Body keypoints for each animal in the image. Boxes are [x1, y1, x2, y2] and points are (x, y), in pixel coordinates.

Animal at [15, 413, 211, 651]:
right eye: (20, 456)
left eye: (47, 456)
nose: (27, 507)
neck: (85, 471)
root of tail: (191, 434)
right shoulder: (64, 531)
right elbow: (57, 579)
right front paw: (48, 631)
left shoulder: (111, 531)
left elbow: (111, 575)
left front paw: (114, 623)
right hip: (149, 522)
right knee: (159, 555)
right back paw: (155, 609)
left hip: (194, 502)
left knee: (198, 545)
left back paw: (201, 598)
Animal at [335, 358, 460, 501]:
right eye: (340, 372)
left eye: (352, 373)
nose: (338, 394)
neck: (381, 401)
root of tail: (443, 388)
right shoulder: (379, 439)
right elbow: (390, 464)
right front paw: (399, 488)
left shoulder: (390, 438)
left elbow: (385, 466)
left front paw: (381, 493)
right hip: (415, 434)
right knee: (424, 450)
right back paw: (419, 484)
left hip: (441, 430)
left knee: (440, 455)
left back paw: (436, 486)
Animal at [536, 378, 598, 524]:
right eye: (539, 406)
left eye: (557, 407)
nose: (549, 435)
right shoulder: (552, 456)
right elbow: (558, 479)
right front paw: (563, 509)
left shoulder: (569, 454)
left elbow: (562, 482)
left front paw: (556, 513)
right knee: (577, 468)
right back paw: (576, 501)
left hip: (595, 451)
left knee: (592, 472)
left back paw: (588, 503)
----
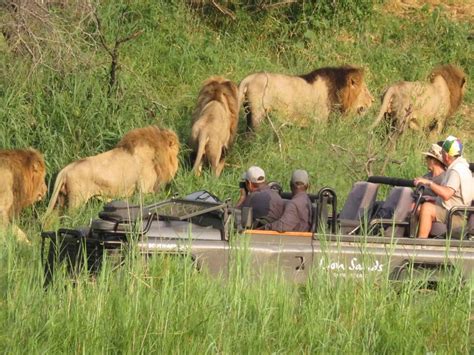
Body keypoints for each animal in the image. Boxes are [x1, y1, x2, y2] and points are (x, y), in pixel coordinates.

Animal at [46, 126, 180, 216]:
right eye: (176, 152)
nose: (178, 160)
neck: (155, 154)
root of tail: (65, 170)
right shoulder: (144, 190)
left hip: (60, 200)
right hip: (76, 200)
----
### Activity
From the records above, give again exactly the lines running from the line with "right knee: (159, 555)" to the line with "left back paw: (588, 503)", inclusive.

### Answer space
right knee: (159, 555)
right back paw: (155, 609)
left hip: (194, 502)
left knee: (198, 545)
left back paw: (201, 598)
Animal at [335, 358, 460, 501]:
right eye: (340, 372)
left eye: (352, 373)
nose: (338, 394)
neck: (381, 401)
root of tail: (443, 388)
right shoulder: (379, 439)
right elbow: (390, 464)
right front paw: (399, 488)
left shoulder: (390, 438)
left elbow: (385, 466)
left front paw: (381, 493)
right hip: (415, 434)
right knee: (424, 450)
right back paw: (419, 484)
left hip: (441, 430)
left knee: (440, 455)
left back paw: (436, 486)
Animal at [536, 378, 598, 524]:
right eye: (539, 406)
left eye: (557, 407)
nose: (549, 435)
right shoulder: (552, 456)
right elbow: (558, 479)
right front paw: (563, 509)
left shoulder: (569, 454)
left elbow: (562, 482)
left front paw: (556, 513)
right knee: (577, 468)
right back paw: (576, 501)
left hip: (595, 451)
left knee: (592, 472)
left back paw: (588, 503)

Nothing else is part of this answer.